Malgré la multiplication des campagnes de prévention qui mettent en garde contre une surexposition aux rayons UV – le principal facteur de risque – le mélanome est en constante progression en Suisse. On estime qu'une personne sur cinq développera ce cancer de la peau au cours de sa vie. Fort heureusement, la grande majorité est diagnostiquée à un stade précoce et peut être guérie grâce à la chirurgie. Mais quand le cancer forme des métastases, il devient beaucoup plus difficile à traiter. Pendant longtemps, on a fait appel à la chirurgie – qui reste d'actualité – et à la chimiothérapie, actuellement utilisée «dans un nombre de plus en plus faible de cas», précise le professeur Olivier Michielin, chef de l'oncologie personnalisée analytique au département d'oncologie et chef de la clinique du mélanome du CHUV. Avant les thérapies qui ont vu le jour ces dernières années, le taux de survie à cinq ans n'était que de 10 à 15%. On ne peut pas encore chiffrer les résultats de ces traitements récents, mais on constate néanmoins qu'ils sont bien plus efficaces.

Cibler la tumeur

L'une de ces grandes avancées est l'élaboration de thérapies «ciblées», qui s'attaquent spécifiquement à la tumeur en prenant pour cible une ou plusieurs de ses mutations. Dans le cas du mélanome métastatique, l'une des cibles visées est une enzyme (tyrosine kinase) nommée B-RAF qui, quand elle est anormale, incite les cellules à se diviser et à proliférer, donc à devenir cancéreuses. Les traitements visent donc à bloquer l'action de cette enzyme mutée à l'aide de médicaments nommés «inhibiteurs de la tyrosine kinase». On peut aussi intervenir en aval de la cascade de signaux qui conduit à la division de la cellule, et notamment au niveau d'un nœud de communication appelé MEK.

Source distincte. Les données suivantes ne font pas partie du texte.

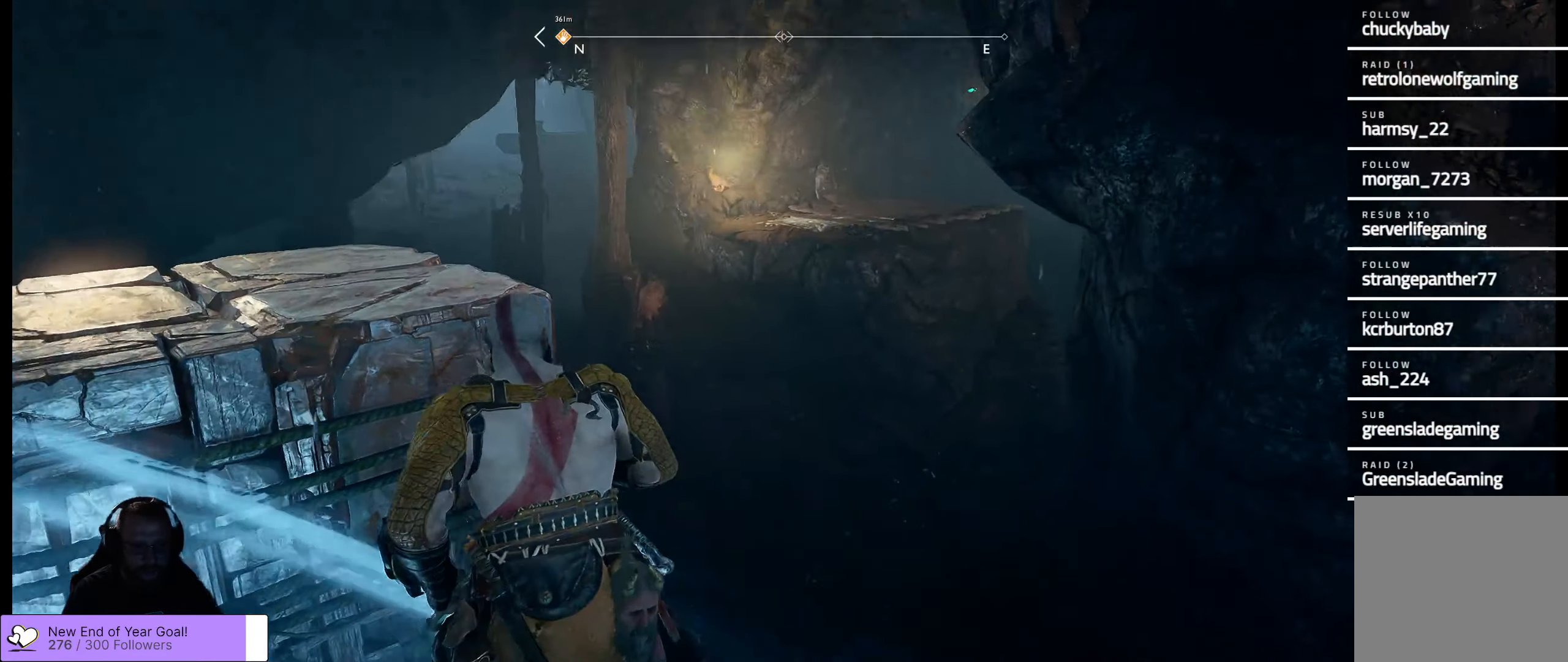
{"buttons": [], "left_stick": "up-left", "right_stick": "center", "events": [[116, "right_stick", "center"], [266, "right_stick", "up"], [466, "right_stick", "center"]]}
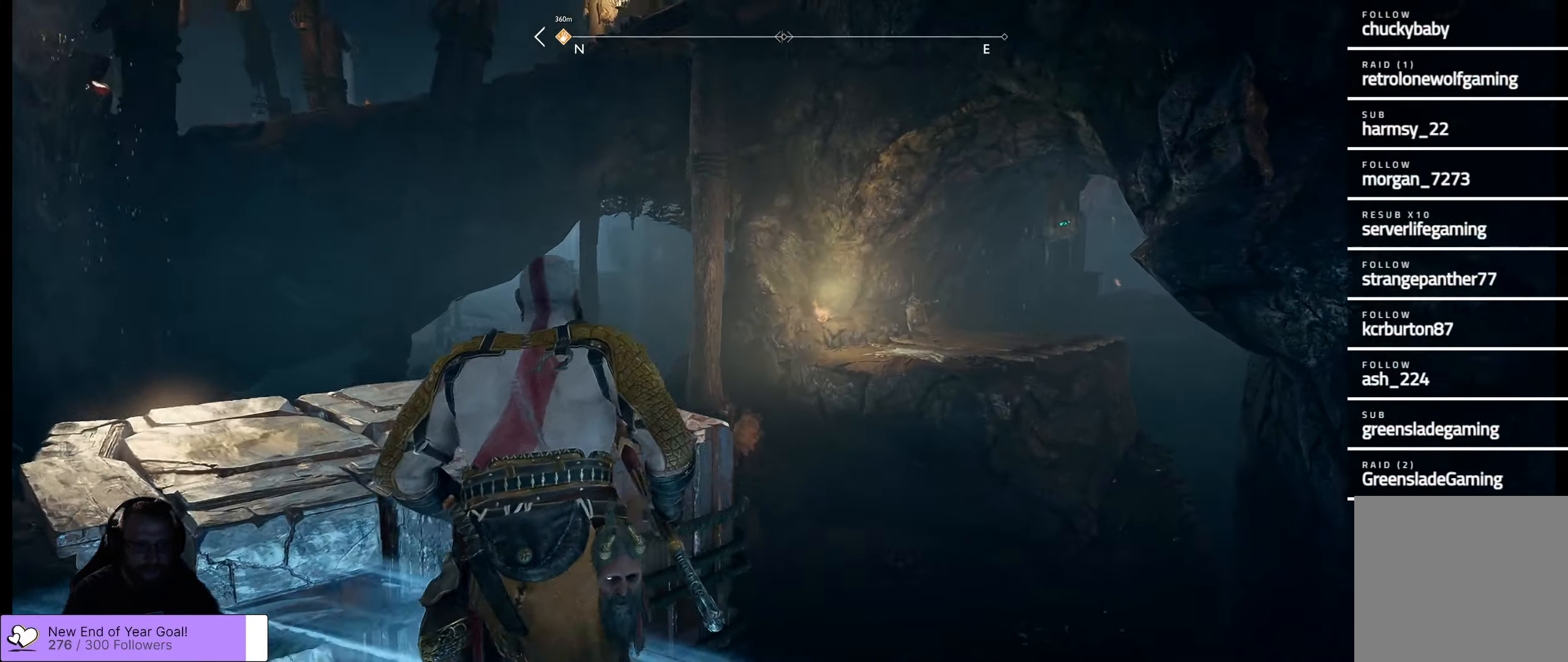
{"buttons": [], "left_stick": "up-left", "right_stick": "center", "events": []}
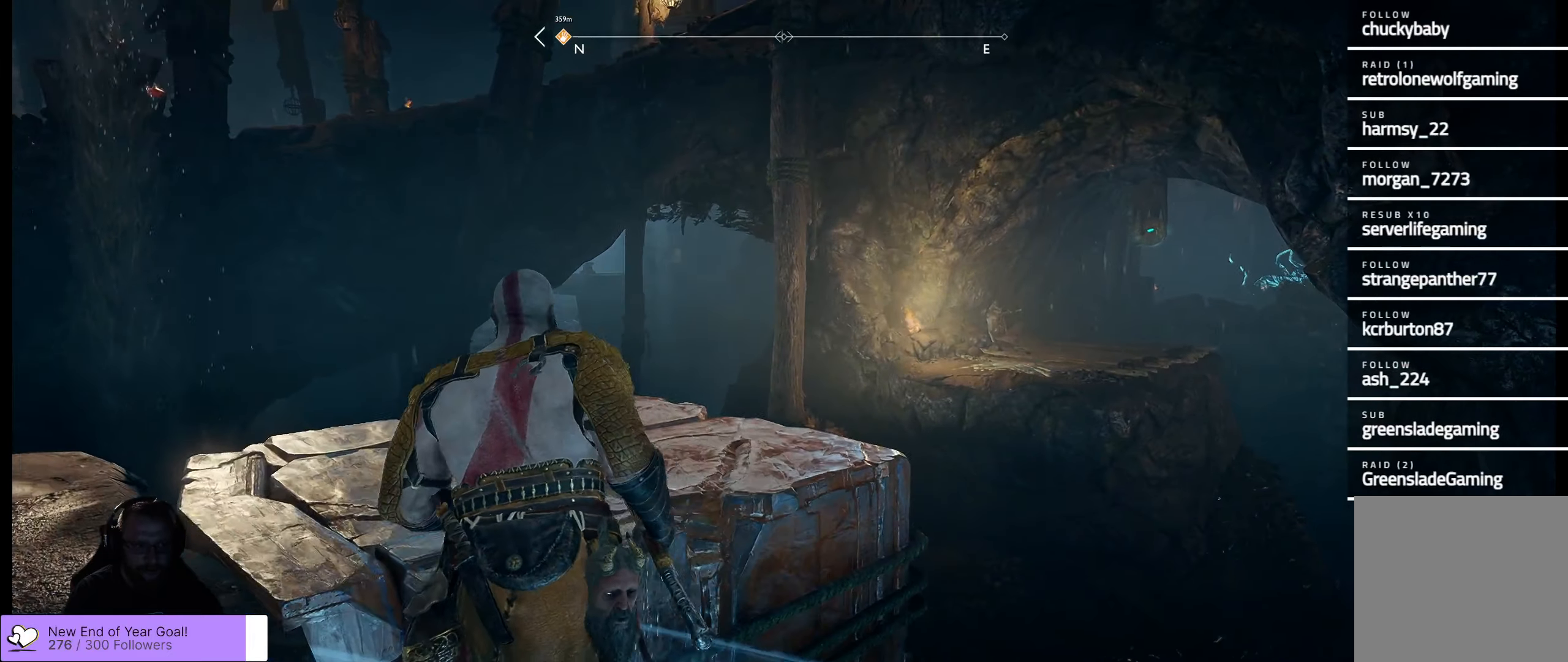
{"buttons": [], "left_stick": "center", "right_stick": "up-left", "events": [[67, "left_stick", "center"], [267, "right_stick", "up-left"]]}
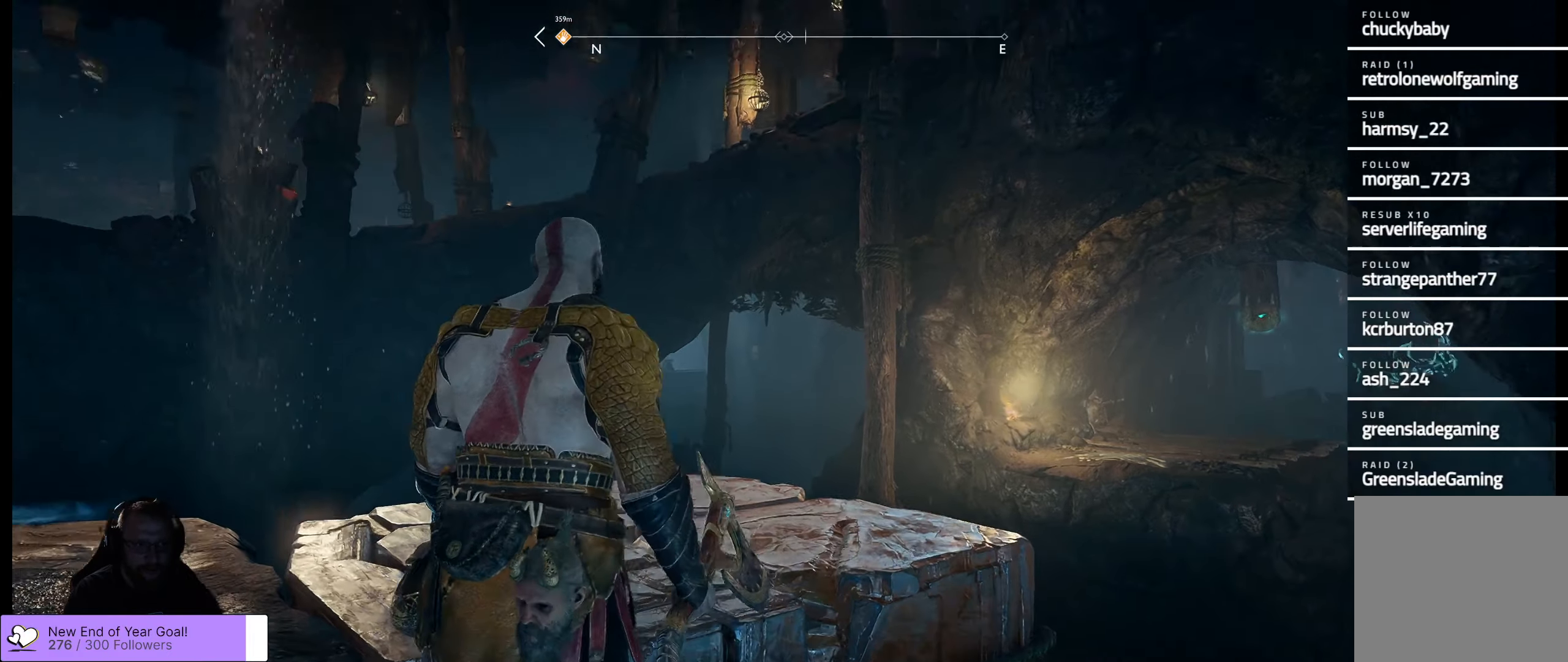
{"buttons": [], "left_stick": "center", "right_stick": "up-right", "events": [[283, "right_stick", "up"], [433, "right_stick", "up-right"]]}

Seules 50% des personnes atteintes d'un mélanome avancé portent un B-RAF muté et sont donc concernées par ce traitement. Chez 70% d'entre elles, la combinaison de médicaments anti-B-RAF et anti-MEK «donne une réponse qui peut être spectaculaire et rapide. Certains patients dans un état critique ont vu leur santé s'améliorer au bout de deux ou trois jours seulement», constate Olivier Michielin. Ces traitements ciblés, maintenant disponibles en Suisse, ont toutefois un inconvénient. Au bout d'un an – trois dans les meilleurs cas – ils cessent d'être efficaces. «C'est pourquoi on ne les utilise de préférence qu'en cas d'échec de l'immunothérapie.»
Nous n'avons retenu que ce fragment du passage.